Collected data:

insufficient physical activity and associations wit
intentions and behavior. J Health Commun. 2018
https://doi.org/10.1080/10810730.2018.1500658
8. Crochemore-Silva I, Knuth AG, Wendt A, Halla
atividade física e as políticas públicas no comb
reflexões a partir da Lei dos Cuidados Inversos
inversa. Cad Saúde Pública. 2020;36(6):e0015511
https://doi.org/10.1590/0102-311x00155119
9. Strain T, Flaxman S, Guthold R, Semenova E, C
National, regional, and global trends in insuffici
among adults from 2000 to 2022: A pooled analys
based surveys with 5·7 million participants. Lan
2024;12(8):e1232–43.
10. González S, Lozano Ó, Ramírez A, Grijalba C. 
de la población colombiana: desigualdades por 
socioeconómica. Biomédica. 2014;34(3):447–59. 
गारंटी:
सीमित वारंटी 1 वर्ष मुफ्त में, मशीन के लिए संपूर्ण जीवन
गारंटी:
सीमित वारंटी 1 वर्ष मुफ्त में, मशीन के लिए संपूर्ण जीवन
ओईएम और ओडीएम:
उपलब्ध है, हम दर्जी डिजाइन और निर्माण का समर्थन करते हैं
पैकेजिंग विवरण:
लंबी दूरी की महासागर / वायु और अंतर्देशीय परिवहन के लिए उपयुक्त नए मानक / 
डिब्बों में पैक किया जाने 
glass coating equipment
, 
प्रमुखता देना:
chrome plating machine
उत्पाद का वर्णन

=== Try it ===
Return every line of the records above without any changes.

=== Task result ===
insufficient physical activity and associations wit
intentions and behavior. J Health Commun. 2018
https://doi.org/10.1080/10810730.2018.1500658
8. Crochemore-Silva I, Knuth AG, Wendt A, Halla
atividade física e as políticas públicas no comb
reflexões a partir da Lei dos Cuidados Inversos
inversa. Cad Saúde Pública. 2020;36(6):e0015511
https://doi.org/10.1590/0102-311x00155119
9. Strain T, Flaxman S, Guthold R, Semenova E, C
National, regional, and global trends in insuffici
among adults from 2000 to 2022: A pooled analys
based surveys with 5·7 million participants. Lan
2024;12(8):e1232–43.
10. González S, Lozano Ó, Ramírez A, Grijalba C. 
de la población colombiana: desigualdades por 
socioeconómica. Biomédica. 2014;34(3):447–59. 
गारंटी:
सीमित वारंटी 1 वर्ष मुफ्त में, मशीन के लिए संपूर्ण जीवन
गारंटी:
सीमित वारंटी 1 वर्ष मुफ्त में, मशीन के लिए संपूर्ण जीवन
ओईएम और ओडीएम:
उपलब्ध है, हम दर्जी डिजाइन और निर्माण का समर्थन करते हैं
पैकेजिंग विवरण:
लंबी दूरी की महासागर / वायु और अंतर्देशीय परिवहन के लिए उपयुक्त नए मानक / 
डिब्बों में पैक किया जाने 
glass coating equipment
, 
प्रमुखता देना:
chrome plating machine
उत्पाद का वर्णन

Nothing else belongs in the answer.